# Restaining handrails



## Termite (Apr 13, 2008)

Chances are, you won't have much luck disassembling the handrails and newels without really tearing into things. Most ballusters are glued, and some are even nailed. 

Are you changing the stain color? Or are you just wanting to give it a new clear coat?

If you're changing the stain, good luck. That is a heck of a job, especially if you're working on the parts in place. If you just want to refinish the clear coat, you can give everything a light sanding with 400 grit to remove any scratches and to roughen the surface of the existing clear coat. Use a tack rag to remove all dust, then re-apply a couple coats of polyurethane, sanding with 0000 steel wool or very fine sandpaper between coats.


----------



## stan 41943 (Feb 27, 2008)

Thanks KC - yes the wife wants to change stain color. I'll plan on disassembly & 90+ % probability of having to replace newels & handrails. Can't quite figure out how the newels are attached to the floor.
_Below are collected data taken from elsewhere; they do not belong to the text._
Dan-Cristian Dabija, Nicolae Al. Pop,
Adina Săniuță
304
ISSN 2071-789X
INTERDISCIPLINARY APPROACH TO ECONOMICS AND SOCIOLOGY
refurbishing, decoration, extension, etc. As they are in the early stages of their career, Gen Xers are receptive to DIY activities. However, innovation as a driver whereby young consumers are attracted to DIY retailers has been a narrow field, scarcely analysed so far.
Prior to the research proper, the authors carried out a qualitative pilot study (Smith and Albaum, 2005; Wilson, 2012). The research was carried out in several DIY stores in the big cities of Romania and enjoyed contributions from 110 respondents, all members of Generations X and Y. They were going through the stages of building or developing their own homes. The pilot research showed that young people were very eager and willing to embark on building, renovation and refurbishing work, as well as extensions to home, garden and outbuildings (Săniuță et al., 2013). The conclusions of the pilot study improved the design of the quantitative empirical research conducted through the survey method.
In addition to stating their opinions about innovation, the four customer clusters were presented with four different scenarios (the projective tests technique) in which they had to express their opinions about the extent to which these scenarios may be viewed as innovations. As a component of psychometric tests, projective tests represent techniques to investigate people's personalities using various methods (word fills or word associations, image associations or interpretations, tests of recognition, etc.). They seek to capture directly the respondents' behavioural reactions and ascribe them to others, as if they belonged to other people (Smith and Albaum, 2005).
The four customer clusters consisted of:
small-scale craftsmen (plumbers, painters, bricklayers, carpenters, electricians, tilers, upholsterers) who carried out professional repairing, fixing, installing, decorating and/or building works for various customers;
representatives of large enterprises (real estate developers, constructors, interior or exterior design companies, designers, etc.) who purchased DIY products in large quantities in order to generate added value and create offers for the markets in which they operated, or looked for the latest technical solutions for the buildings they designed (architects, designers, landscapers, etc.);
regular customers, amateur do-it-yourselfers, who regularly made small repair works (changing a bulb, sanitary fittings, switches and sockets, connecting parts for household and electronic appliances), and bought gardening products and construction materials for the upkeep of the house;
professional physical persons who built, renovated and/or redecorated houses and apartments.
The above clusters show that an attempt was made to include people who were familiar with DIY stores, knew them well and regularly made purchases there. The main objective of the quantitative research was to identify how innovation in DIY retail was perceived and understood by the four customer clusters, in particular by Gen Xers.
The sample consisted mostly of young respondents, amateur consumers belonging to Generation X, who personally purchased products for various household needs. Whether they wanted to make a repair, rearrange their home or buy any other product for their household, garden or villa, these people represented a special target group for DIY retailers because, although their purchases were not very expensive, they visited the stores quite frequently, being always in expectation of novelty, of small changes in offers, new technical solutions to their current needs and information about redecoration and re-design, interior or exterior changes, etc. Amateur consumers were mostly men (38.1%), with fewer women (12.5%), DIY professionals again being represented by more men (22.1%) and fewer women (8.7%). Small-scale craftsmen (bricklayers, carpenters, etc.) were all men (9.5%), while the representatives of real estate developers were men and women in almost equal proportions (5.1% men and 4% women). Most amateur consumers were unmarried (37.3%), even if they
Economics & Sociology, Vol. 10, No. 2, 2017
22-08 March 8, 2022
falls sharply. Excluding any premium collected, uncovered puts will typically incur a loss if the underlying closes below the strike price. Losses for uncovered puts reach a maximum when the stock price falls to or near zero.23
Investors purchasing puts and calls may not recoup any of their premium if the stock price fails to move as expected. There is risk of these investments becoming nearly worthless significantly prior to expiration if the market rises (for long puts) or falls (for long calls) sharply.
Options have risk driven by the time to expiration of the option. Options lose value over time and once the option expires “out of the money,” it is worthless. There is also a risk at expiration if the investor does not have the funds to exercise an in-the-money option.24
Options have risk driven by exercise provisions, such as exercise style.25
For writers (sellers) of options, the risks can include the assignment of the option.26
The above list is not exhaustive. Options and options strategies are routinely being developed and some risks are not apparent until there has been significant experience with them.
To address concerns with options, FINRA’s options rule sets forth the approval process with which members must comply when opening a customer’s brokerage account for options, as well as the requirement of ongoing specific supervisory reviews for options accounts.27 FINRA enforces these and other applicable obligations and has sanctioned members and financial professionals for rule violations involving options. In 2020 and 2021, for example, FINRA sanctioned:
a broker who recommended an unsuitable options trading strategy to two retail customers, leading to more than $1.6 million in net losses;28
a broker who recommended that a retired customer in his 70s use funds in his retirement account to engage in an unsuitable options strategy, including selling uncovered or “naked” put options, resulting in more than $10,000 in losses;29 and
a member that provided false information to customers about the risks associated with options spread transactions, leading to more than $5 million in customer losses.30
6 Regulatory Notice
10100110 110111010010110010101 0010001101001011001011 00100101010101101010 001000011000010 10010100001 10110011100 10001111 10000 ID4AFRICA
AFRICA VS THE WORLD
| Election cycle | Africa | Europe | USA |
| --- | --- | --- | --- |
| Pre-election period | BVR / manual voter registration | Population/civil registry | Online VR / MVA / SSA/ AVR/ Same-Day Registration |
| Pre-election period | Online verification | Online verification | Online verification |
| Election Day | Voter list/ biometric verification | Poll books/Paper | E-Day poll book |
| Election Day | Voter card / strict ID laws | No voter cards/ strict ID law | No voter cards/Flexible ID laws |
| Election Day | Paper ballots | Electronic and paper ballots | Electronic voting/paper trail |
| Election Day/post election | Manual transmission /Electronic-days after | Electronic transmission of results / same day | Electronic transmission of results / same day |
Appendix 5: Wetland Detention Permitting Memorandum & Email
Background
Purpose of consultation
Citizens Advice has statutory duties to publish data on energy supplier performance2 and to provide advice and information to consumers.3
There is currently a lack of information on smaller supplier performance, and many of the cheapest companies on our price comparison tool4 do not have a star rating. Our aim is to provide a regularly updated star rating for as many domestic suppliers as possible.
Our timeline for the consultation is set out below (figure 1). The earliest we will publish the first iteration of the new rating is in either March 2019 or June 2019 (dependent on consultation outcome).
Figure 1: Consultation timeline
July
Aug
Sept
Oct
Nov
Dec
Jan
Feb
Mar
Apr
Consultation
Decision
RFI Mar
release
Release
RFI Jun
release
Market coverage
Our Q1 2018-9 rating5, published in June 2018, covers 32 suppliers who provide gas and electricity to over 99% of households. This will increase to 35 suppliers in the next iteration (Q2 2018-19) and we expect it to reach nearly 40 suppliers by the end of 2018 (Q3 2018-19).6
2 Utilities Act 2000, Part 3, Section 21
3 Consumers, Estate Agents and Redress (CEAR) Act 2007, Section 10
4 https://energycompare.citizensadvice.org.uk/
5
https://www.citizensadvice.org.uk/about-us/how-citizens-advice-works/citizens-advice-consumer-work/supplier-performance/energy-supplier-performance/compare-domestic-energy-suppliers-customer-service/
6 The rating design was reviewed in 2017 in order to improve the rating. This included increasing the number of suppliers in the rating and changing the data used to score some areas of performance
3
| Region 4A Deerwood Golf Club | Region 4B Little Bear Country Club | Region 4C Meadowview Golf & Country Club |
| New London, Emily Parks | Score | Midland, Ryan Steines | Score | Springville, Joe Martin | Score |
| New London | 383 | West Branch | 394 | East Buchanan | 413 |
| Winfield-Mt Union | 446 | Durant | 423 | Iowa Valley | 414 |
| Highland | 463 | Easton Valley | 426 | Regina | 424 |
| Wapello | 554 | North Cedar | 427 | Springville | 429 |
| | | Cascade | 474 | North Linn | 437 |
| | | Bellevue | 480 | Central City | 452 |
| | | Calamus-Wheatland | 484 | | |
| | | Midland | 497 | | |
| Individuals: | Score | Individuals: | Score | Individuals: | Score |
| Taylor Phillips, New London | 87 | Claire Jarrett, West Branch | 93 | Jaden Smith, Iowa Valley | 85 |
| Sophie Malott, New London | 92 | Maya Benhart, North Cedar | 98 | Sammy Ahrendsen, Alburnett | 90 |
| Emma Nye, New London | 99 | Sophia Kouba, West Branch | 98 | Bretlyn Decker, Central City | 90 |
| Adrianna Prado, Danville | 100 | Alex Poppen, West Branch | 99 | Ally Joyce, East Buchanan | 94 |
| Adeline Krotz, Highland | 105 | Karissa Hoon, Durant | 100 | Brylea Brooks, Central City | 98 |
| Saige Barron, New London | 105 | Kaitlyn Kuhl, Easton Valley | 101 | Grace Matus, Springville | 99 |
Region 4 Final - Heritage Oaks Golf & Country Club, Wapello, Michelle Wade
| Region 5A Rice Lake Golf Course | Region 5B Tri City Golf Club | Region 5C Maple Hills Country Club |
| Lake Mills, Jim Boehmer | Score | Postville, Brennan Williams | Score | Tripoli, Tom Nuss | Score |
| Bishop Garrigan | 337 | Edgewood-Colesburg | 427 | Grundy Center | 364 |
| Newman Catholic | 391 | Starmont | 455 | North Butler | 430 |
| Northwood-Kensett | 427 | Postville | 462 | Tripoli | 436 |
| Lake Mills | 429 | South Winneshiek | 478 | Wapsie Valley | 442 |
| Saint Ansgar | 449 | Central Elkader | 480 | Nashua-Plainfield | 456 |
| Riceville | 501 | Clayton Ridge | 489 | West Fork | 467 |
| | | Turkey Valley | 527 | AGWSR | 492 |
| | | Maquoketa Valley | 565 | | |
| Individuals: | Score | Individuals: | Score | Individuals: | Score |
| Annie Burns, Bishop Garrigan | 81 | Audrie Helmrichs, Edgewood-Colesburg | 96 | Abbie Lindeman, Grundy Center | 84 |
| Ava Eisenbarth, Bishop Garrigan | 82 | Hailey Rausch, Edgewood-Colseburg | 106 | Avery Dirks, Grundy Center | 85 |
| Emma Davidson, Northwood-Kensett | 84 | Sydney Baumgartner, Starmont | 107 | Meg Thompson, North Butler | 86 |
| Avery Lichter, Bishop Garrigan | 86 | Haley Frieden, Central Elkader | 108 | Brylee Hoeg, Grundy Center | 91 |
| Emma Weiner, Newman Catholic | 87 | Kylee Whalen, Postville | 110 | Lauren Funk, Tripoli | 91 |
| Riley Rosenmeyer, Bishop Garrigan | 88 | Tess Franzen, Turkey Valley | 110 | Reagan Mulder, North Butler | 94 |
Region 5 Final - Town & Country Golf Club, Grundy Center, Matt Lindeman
Bolted?


----------



## Termite (Apr 13, 2008)

The newels could be installed a number of ways. I would image that they're fastened to the floor framing from the side, or at least fastened to the stair stringer. There are a few proprietary systems as well. In order to be pretty solid, they usually project below the floor level.

Be sure to take out the newel before your floor is refinished, just in case you damage a piece of hardwood in the process. 

I'd also suggest taking the railing apart in as few pieces as possible and keeping it until you're done putting the new one in. That way you have a nice template to work off of!


----------